● **Instructions to follow**: Check each line of the data below for the word "lines", then extract the ones that have it.
[Source material — start]
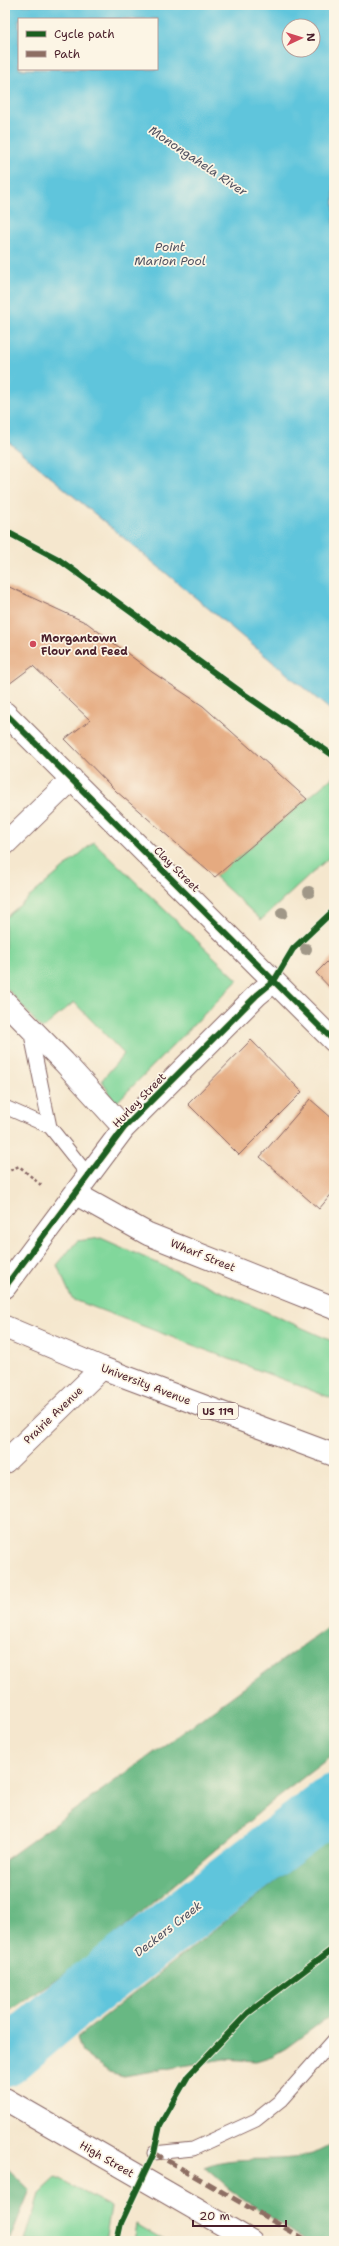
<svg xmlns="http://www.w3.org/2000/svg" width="339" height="2246" font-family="'Shantell Sans',sans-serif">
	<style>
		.green { fill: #81d79b; stroke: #667b63 }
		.forest { fill: #68b883; stroke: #596c57 }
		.water { fill: #5fc5dc; stroke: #547284; fill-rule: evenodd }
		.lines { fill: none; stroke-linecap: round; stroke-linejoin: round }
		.river { stroke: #5fc5dc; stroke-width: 56 }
		.building { fill: #e5aa80 }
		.service-casing { stroke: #866564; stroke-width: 15 }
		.minor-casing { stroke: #866564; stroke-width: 24 }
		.tertiary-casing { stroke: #866564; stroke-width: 24 }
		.primary-casing { stroke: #866564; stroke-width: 24 }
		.path { stroke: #866564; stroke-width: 2.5; stroke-dasharray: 3 3; stroke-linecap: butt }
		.service { stroke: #fff; stroke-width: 13 }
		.minor { stroke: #fff; stroke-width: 22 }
		.tertiary { stroke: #fff; stroke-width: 22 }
		.primary { stroke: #fff; stroke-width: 22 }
		.quiet { stroke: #8d6e63; stroke-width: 5; stroke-dasharray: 10 5; stroke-linecap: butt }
		.cycleway-casing { stroke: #fcf5e5; stroke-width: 8 }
		.cycleway { stroke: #1b5e20; stroke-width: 6 }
		.tree { fill: #a09787 }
		.poi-dot { fill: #d1495b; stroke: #fcf5e5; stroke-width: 1.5 }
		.labels { text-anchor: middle; stroke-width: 3.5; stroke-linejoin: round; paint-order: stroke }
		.shield { fill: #fcf5e5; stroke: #7f5f63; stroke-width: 1 }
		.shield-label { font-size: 10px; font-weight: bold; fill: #4a1f2b }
		.poi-label { font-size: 11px; font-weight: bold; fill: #4a1f2b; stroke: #fcf5e5; text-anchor: start }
		.street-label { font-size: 11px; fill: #4a1f2b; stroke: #fcf5e5 }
		.water-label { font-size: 12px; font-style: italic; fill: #505160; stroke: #fcf5e5 }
	</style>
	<rect width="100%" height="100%" fill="#fcf5e5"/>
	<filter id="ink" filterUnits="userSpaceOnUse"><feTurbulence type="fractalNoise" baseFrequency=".025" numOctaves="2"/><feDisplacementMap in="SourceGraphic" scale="8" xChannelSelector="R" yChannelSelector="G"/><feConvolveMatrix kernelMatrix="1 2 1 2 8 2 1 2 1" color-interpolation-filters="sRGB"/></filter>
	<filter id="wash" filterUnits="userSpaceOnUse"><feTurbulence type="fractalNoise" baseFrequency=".012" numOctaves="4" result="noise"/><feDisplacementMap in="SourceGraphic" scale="16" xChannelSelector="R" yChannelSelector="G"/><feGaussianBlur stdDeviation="0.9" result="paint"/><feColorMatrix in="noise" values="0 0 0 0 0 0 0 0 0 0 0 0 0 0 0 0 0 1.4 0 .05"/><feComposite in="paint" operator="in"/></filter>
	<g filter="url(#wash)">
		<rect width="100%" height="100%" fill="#f5e7ce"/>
		<path class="green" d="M334 776V853L261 920 215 877Z
			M94 842 238 980 115 1104 102 1080 124 1054 74 1002 42 1029 5 986V918Z
			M101 1238 334 1342V1399L72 1299 57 1265 77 1241Z
			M56 2178 111 2207 105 2241H25L39 2194Z
			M136 2224 166 2241H133Z"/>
		<path class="forest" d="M334 1623V1754L274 1800 91 1955 5 2014V1860Z
			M334 1836V2013L286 2048 272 2056 256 2061 224 2059 124 2076 109 2072 82 2052 77 2038Z
			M334 2143V2241H306L229 2189 204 2167C244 2150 297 2171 334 2143Z
			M5 2166 30 2190 9 2241H5Z"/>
		<path class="water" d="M5 5H334V713L5 439ZM19 19H157V69H19ZM289 26H313V50H289Z"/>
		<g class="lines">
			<path class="river" d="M5 2059 66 2007 334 1802"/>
		</g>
		<g id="blocks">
			<path class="building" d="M5 585 87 623 152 672 203 706 307 799 215 877 116 791 65 739 90 720 33 666 5 687Z
				M334 955V992L316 973Z
				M251 1040 302 1092 239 1155 188 1104Z
				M310 1099 334 1120V1191L319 1209 260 1157Z"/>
		</g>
	</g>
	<g filter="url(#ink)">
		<use href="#blocks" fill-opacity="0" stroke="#866564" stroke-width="1"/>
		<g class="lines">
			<defs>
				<path id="service" d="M30 1030 50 1127 89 1176
					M5 1107 50 1127
					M154 2153 193 2149 256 2120 281 2100 334 2040"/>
				<path id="minor" d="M5 713 334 1041
					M5 844 72 779
					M5 1002 64 1062 124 1128
					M76 1194 148 1234 334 1308
					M5 1287 124 1128 257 995 274 981
					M5 1462 102 1368"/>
				<path id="tertiary" d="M5 2099 251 2241"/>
				<path id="primary" d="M5 1327 102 1368 334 1455"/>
			</defs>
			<use href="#service" class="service-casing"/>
			<use href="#minor" class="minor-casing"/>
			<use href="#tertiary" class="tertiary-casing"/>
			<use href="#primary" class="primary-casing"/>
			<path class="path" d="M5 1173 19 1166 42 1186"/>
			<use href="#service" class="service"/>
			<use href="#minor" class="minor"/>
			<use href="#tertiary" class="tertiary"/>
			<use href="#primary" class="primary"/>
			<path class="quiet" d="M154 2153 308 2241"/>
			<defs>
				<path id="cycleway" d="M5 531 58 559 241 692 334 756
					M5 713 334 1041
					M5 1287 124 1128 257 995 274 981 293 949 334 910
					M117 2241 121 2223 154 2153 160 2125 188 2076 248 2013 334 1948"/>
			</defs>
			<use href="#cycleway" class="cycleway-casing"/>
			<use href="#cycleway" class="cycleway"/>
		</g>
		<g class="tree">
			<circle cx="309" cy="892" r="6"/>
			<circle cx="282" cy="913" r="6"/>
			<circle cx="306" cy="949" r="6"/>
		</g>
	</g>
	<circle class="poi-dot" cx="33" cy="644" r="4"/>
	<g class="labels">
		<rect class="shield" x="198" y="1403" width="40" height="16" rx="3"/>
		<g class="shield-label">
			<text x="218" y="1415">US 119</text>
		</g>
		<g class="poi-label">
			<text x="41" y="642">Morgantown<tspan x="41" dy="13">Flour and Feed</tspan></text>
		</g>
		<g class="street-label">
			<text transform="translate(177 869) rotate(45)" y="4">Clay Street</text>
			<text transform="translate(139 1100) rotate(-46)" y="4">Hurley Street</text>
			<text transform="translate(203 1255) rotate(22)" y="4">Wharf Street</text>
			<text transform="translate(146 1384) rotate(21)" y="4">University Avenue</text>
			<text transform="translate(53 1415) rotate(-44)" y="4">Prairie Avenue</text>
			<text transform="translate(107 2159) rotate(30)" y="4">High Street</text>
		</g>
		<g class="water-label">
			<text transform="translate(198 161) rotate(34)" y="4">Monongahela River</text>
			<text x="170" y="251">Point<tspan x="170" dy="14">Marion Pool</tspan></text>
			<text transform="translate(168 1929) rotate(-38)" y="4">Deckers Creek</text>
		</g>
	</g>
	<rect width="339" height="2246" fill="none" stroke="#fcf5e5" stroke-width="20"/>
	<rect x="18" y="18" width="140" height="52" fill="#fcf5e5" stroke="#b59f9b"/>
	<rect x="26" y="31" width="20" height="6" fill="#1b5e20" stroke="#b59f9b"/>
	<text x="54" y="38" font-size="12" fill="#4a1f2b">Cycle path</text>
	<rect x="26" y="51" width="20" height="6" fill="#8d6e63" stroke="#b59f9b"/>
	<text x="54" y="58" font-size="12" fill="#4a1f2b">Path</text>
	<g transform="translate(301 38) rotate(86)"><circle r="19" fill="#fcf5e5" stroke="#b59f9b"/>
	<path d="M0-3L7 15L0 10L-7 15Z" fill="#d1495b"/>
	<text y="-6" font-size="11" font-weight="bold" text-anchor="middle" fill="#4a1f2b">N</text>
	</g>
	<path d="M193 2220v6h93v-6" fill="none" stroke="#4a1f2b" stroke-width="2"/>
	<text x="199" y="2220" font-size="12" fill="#4a1f2b" stroke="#fcf5e5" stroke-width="3" paint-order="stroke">20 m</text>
</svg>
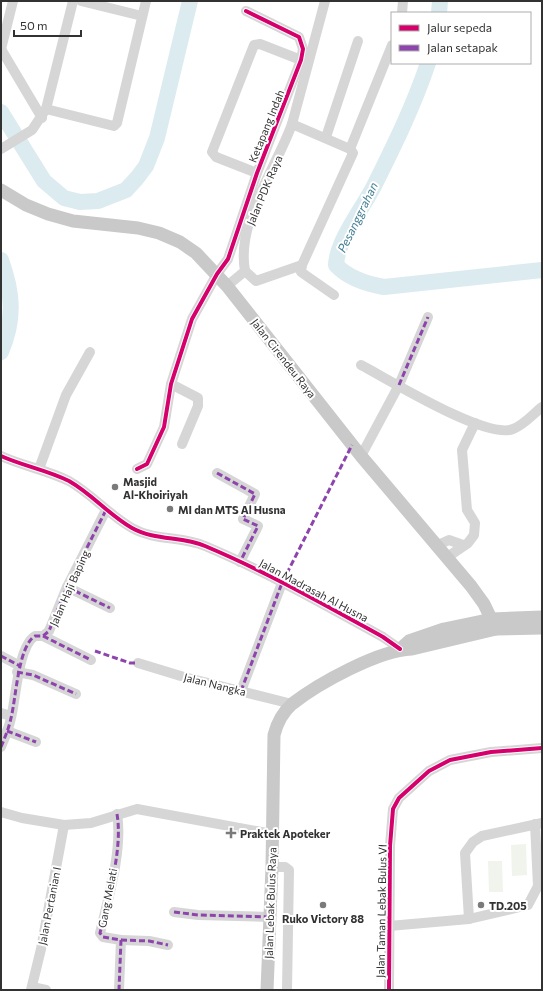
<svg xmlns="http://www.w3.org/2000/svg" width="543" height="991" font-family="Commissioner,sans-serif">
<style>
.green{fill:#f1f4ed}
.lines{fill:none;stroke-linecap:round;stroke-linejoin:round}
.river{stroke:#dbebf0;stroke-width:16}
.minor{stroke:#d6d6d6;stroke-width:10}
.major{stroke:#c9c9c9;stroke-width:13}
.quiet{stroke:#8e44ad;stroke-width:3;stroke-dasharray:6 3;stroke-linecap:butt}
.cycleway-casing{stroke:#fff;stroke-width:6}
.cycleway{stroke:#d6006c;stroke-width:4}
.poi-dot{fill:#7a7a7a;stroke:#fff;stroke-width:1.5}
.labels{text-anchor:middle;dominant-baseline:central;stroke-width:4;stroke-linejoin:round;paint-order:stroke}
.street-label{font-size:11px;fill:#323232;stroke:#fff}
.poi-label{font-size:11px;font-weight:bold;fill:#323232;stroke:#fff;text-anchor:start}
.water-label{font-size:12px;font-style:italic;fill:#417d93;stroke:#fff}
</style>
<rect width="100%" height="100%" fill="#fff"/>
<g class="green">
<path d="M526 844 527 875 512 876 511 845Z"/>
<path d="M488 861H502L503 892H489Z"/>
</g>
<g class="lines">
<g class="river">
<path d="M439 13 440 1"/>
<path d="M428 63C414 105 394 146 374 186 363 208 337 240 336 265 348 278 367 284 384 287L542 270"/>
<path d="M1 112 44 181 64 198 80 202 98 201 126 190 137 178 146 166 157 138 190 1"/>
<path d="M1 260C13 293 15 319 1 352"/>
</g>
<g class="minor">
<path d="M81 1 142 16"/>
<path d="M402 13 403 1"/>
<path d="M1 49 42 118"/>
<path d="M1 49 13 1"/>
<path d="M46 109 114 126 117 123 146 1"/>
<path d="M292 124 325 1"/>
<path d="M326 137 358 41"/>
<path d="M1 149 32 130 46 109 73 1"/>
<path d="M350 149 392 45"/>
<path d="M257 173 216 157 212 152 254 45 260 44 301 60"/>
<path d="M245 271 256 281 302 265"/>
<path d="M227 286 245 271C236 221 276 169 292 124L350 149 353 153 302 265 301 272 334 295"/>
<path d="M361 365C388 379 486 440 513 429 524 425 533 414 542 407"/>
<path d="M171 384 198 398V406L182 444"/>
<path d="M1 456C23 466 47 470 69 481 92 494 109 515 132 528 155 541 182 536 205 546 267 572 325 605 383 637L400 649"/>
<path d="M361 456 399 385 428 317"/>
<path d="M39 469 66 395 90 352"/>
<path d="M137 469 147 464 164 427 171 384 192 319 217 274 228 259 257 173 301 60 303 49 299 37 246 11"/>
<path d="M217 473 255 494 243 519 258 526 240 562"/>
<path d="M436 546 449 540 463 545"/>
<path d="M446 558 468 543 474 535 475 523 467 510 462 450 475 423"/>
<path d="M67 587 110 608"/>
<path d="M43 636 91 660"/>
<path d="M1 656 20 666"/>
<path d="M138 663 184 677 292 704"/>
<path d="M17 672 33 675 76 694"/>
<path d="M241 691 282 583"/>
<path d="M1 713 11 716"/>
<path d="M7 731 36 742"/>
<path d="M1 747C5 737 9 728 11 718 16 699 18 646 35 636H43L49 631 67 587 106 510"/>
<path d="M1 812 22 818 64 825 91 823 137 809 272 834"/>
<path d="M117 814C123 849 108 899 100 933L103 937 121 940 119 990"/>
<path d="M272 867H285L289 870 287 990"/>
<path d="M174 912 198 915 271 917"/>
<path d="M469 919 465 853 473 842 482 836 542 823"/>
<path d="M389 926 469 919 528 905 538 886 535 824"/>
<path d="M121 940 149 941 168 945"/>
<path d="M32 987 46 990"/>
<path d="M31 990 41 949 64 825"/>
<path d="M389 990 390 846 393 809 399 798 429 771 450 760 491 752 542 748"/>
</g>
<g class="major">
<path d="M1 190 26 205 48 214 73 221 138 228 159 233 180 242 196 253 227 286 361 456 471 586 484 604 496 629"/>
<path d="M400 649 409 641 444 629 492 619 542 617"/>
<path d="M267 990 272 867 274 735C277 723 283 712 292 704 319 683 379 650 412 649L496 629 542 628"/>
</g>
<g class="quiet">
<path d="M399 385 428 317"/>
<path d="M217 473 255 494 243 519 258 526 240 562"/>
<path d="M67 587 110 608"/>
<path d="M43 636 91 660"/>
<path d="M95 651 130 663H138"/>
<path d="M1 656 20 666"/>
<path d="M17 672 33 675 76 694"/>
<path d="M241 691 282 583 352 445"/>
<path d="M7 731 36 742"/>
<path d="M1 747C5 737 9 728 11 718 16 699 18 646 35 636H43L49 631 67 587 106 510"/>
<path d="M117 814C123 849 108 899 100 933L103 937 121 940 119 990"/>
<path d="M174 912 198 915 271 917"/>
<path d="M121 940 149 941 168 945"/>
</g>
<g class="cycleway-casing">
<g id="cycleway">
<path d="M1 456C23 466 47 470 69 481 92 494 109 515 132 528 155 541 182 536 205 546 267 572 325 605 383 637L400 649"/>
<path d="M137 469 147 464 164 427 171 384 192 319 217 274 228 259 257 173 301 60 303 49 299 37 246 11"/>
<path d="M389 990 390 846 393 809 399 798 429 771 450 760 491 752 542 748"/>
</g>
</g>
<use href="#cycleway" class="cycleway"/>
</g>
<g class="poi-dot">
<circle cx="115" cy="487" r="4"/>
<circle cx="170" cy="509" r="4"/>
<path d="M229 827h4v4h4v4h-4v4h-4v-4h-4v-4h4z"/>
<circle cx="323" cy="905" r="4"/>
<circle cx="481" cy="905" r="4"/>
</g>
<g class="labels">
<g class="street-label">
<text transform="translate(266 126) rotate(-68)">Ketapang Indah</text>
<text transform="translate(264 190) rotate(-67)">Jalan PDK Raya</text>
<text transform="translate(284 358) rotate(52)">Jalan Cirendeu Raya</text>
<text transform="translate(69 588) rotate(-66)">Jalan Haji Baping</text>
<text transform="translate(314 590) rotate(28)">Jalan Madrasah Al Husna</text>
<text transform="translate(215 684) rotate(14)">Jalan Nangka</text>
<text transform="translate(107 898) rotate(-79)">Gang Melati</text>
<text transform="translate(270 903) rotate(-88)">Jalan Lebak Bulus Raya</text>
<text transform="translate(49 906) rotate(-79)">Jalan Pertanian I</text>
<text transform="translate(381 911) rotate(-89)">Jalan Taman Lebak Bulus VI</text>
</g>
<g class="poi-label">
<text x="123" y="481">Masjid<tspan x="123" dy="13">Al-Khoiriyah</tspan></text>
<text x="178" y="509">MI dan MTS Al Husna</text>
<text x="240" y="833">Praktek Apoteker</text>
<text x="489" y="905">TD.205</text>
<text x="323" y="918" text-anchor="middle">Ruko Victory 88</text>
</g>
<g class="water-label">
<text transform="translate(357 217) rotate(-64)">Pesanggrahan</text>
</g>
</g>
<rect width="543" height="991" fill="none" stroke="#323232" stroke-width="4"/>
<rect x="391" y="12" width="140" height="52" fill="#ffffff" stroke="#adadad"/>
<rect x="399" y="25" width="20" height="6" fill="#d6006c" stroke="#adadad"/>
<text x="427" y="32" font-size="12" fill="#323232">Jalur sepeda</text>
<rect x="399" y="45" width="20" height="6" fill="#8e44ad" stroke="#adadad"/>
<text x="427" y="52" font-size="12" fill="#323232">Jalan setapak</text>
<path d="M14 30v6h67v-6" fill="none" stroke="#323232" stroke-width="2"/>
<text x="20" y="30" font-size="12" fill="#323232" stroke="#ffffff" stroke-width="3" paint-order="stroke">50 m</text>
</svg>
[Source material — finish]
● **Solution to this task**:
		.lines { fill: none; stroke-linecap: round; stroke-linejoin: round }
		<g class="lines">
		<g class="lines">
.lines{fill:none;stroke-linecap:round;stroke-linejoin:round}
<g class="lines">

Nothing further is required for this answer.